Open AccessDifferent parental origins of supernumerary X chromosomes in brothers with Klinefelter syndrome
Author(s) -
Shin Hye Kim,
Mijung Park,
Eun Hae Cho,
Sollip Kim,
Soo Jin Yoo
Publication year - 2019
Publication title -
medicine
Language(s) - English
Resource type - Journals
SCImago Journal Rank - 0.59
H-Index - 148
eISSN - 1536-5964
pISSN - 0025-7974
DOI - 10.1097/md.0000000000017838
Subject(s) - supernumerary , karyotype , klinefelter syndrome , small supernumerary marker chromosome , genetics , medicine , x chromosome , chromosome , aneuploidy , pediatrics , biology , anatomy , gene
Rationale: Recurrence of Klinefelter syndrome (KS) in non-twin brothers is very rare. This study examined the inheritance pattern of supernumerary X chromosomes in non-twin brothers.
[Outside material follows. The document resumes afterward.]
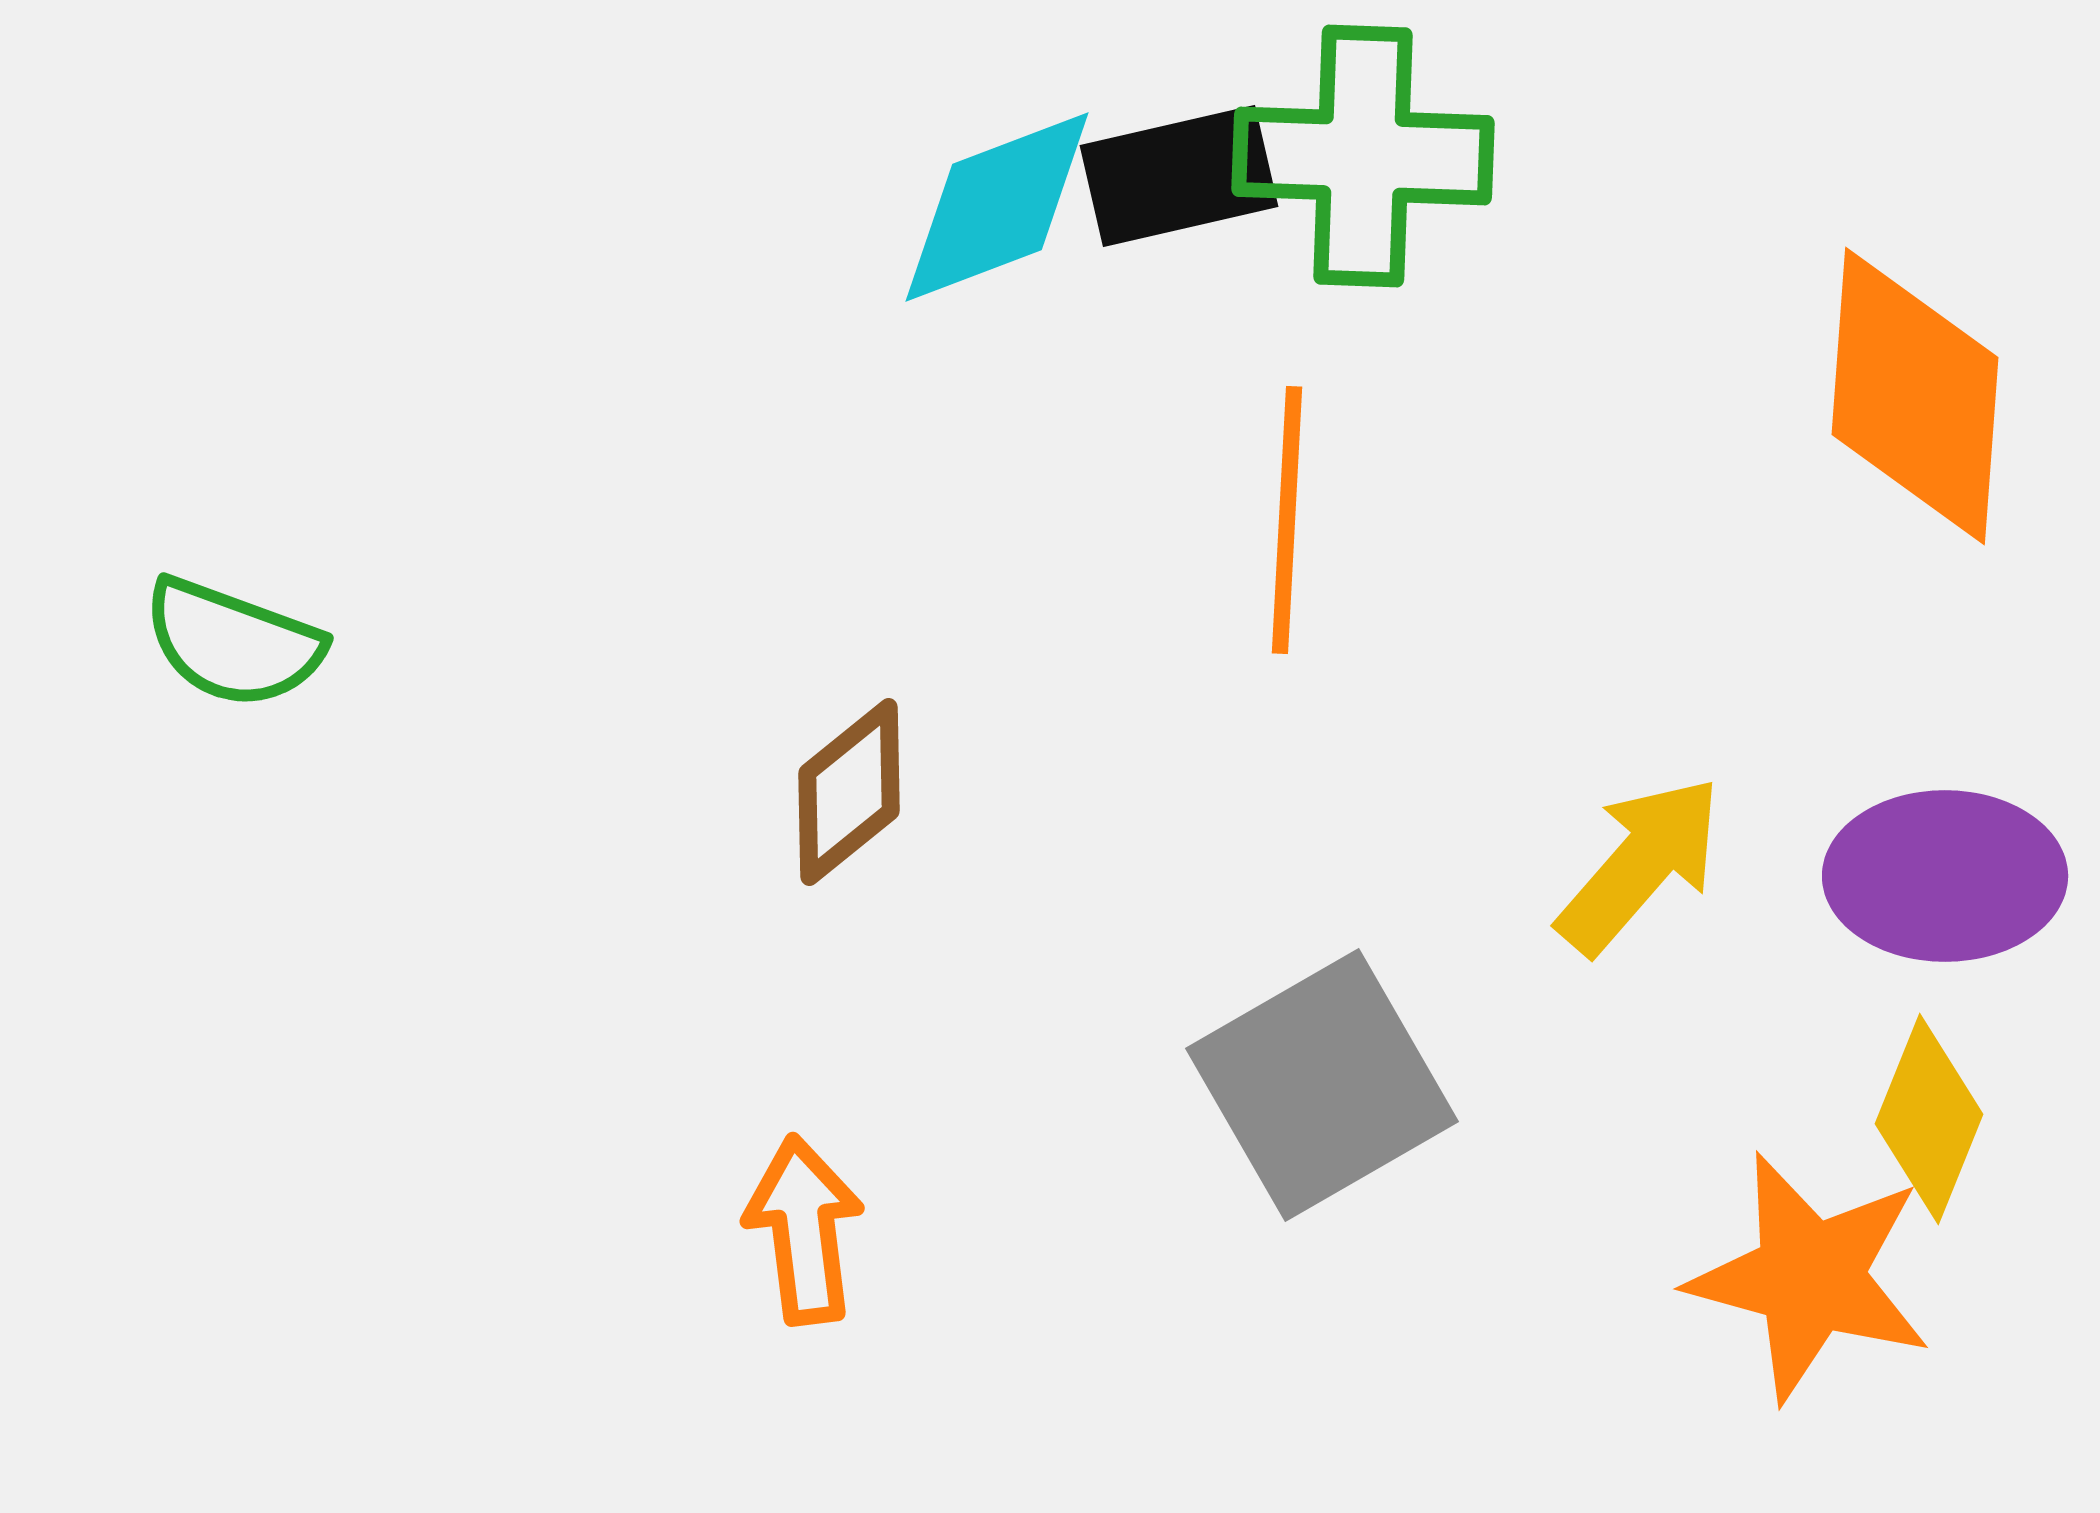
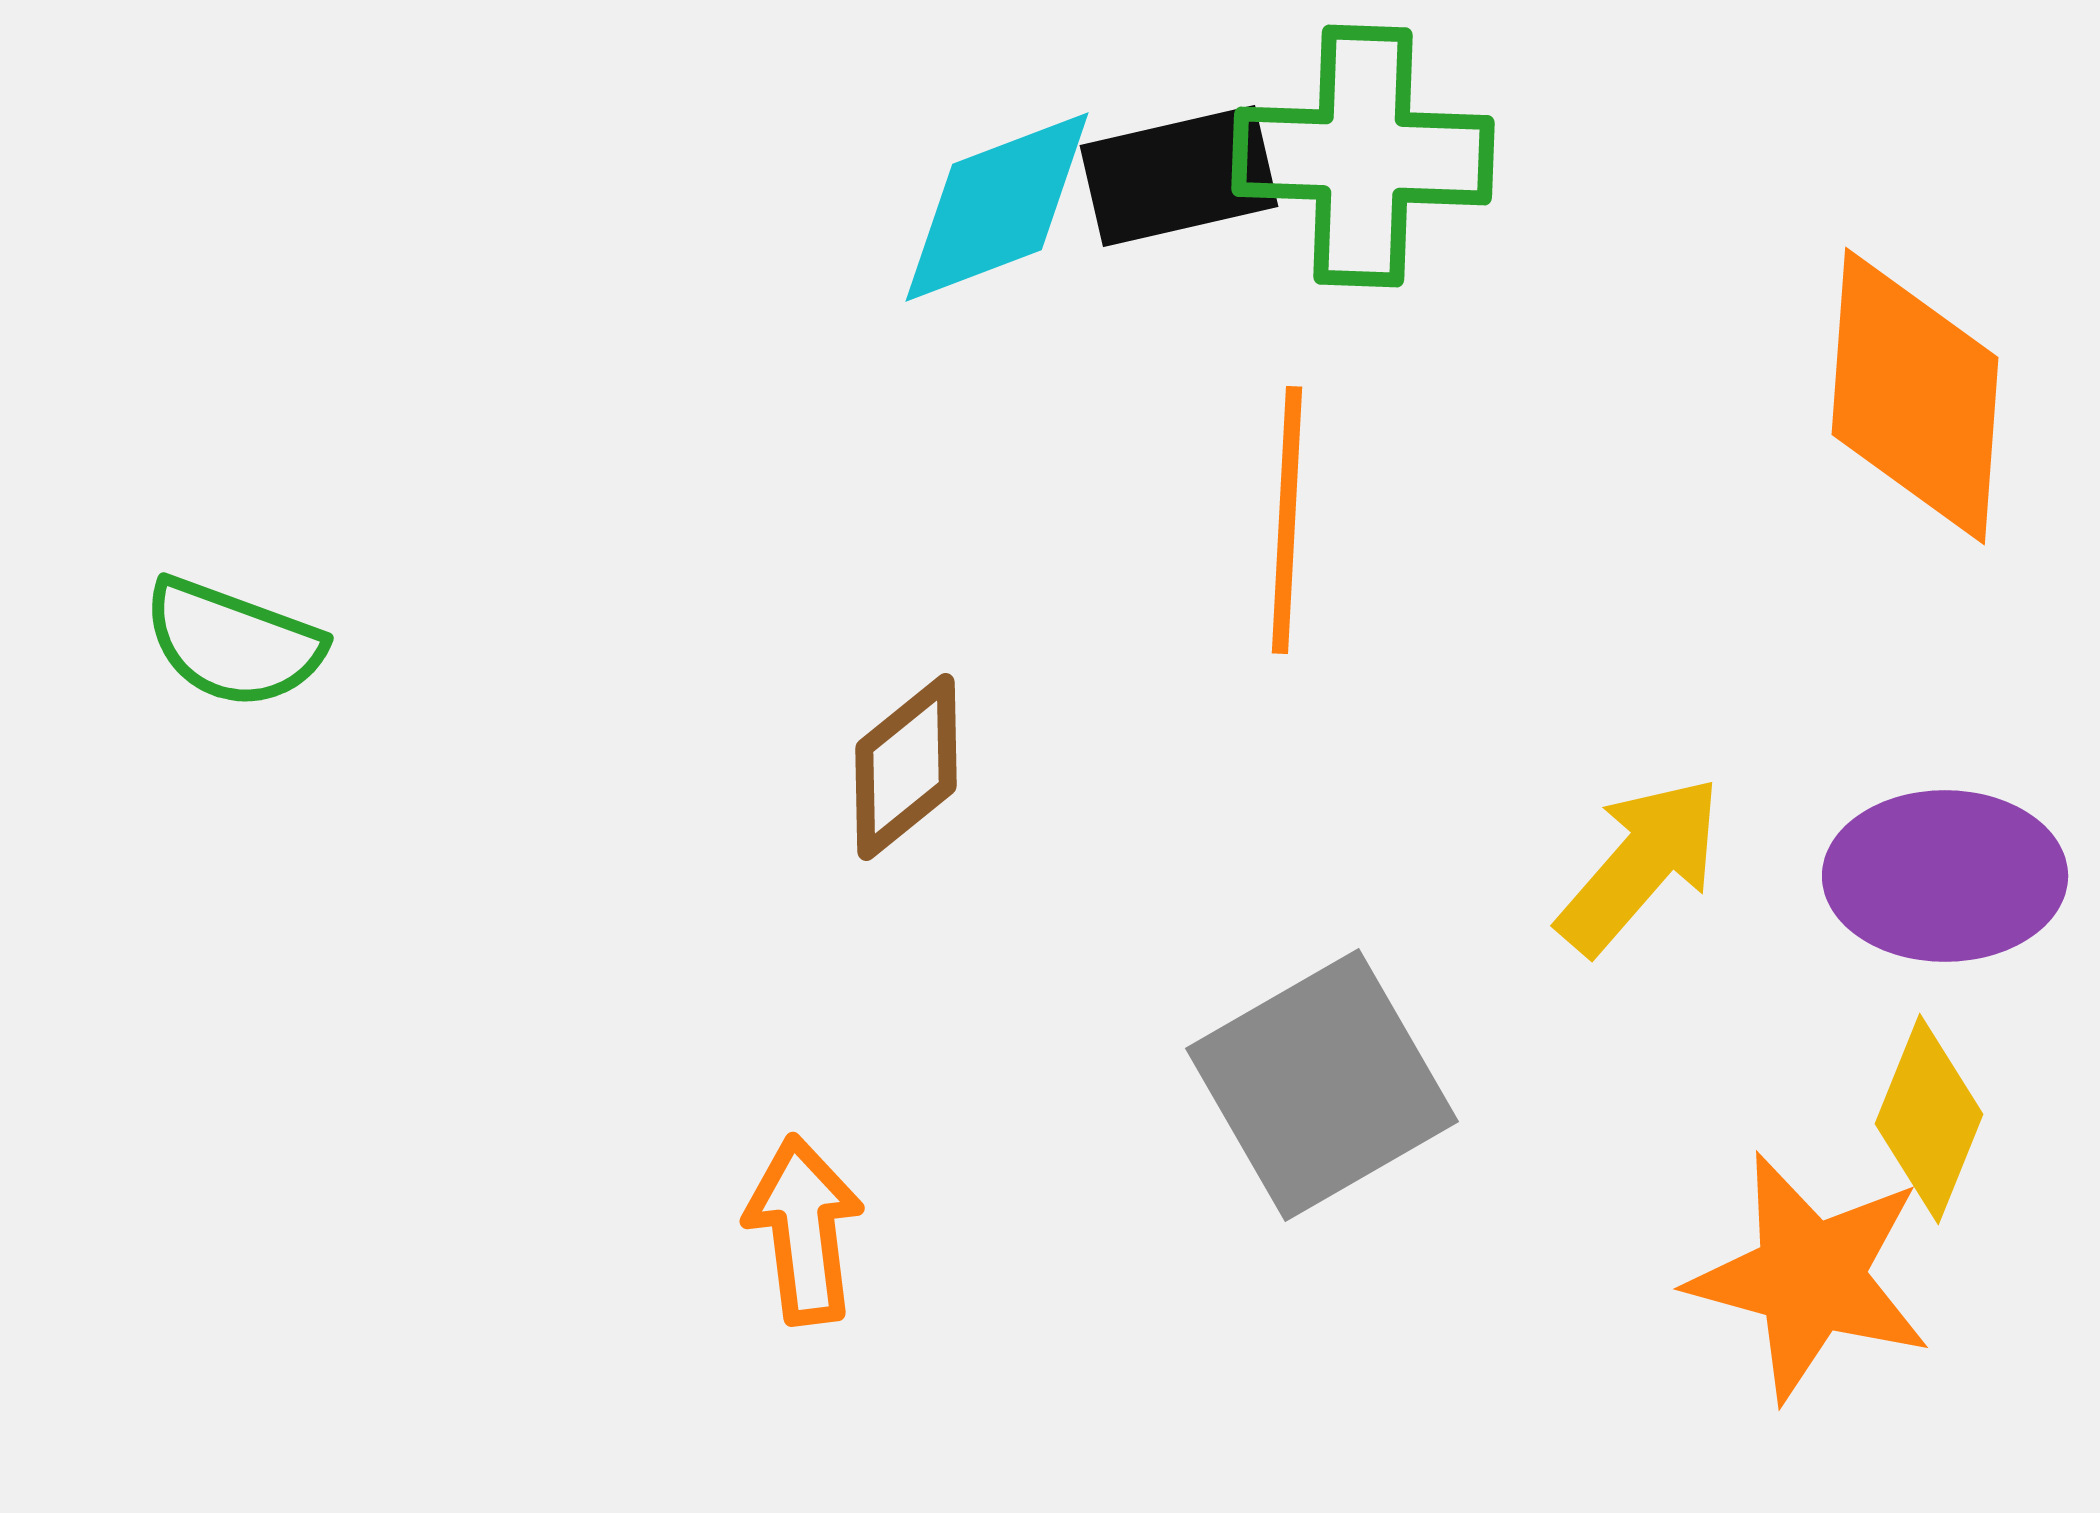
brown diamond: moved 57 px right, 25 px up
Patient concerns: A 16-year-old man presented with small-sized testicles. During his diagnostic work-up, his brother, in his late 20's, also complained of small testes and erectile dysfunction. Diagnosis: Chromosome analysis in peripheral blood revealed non-mosaic 47,XXY karyotype in both brothers. Their mother showed a normal 46,XX karyotype. Interventions: To examine the inheritance pattern of supernumerary X chromosomes, quantitative-fluorescence PCR was performed with small tandem repeat markers. It revealed that their supernumerary X chromosomes were inherited from different parents. Outcomes: After the diagnosis of KS, 2 brothers started to receive testosterone treatment. Conclusion: This case report is the first to report differences in the origins of supernumerary X chromosomes in brothers with KS and furthers the current understanding of the cytogenetic mechanisms in KS.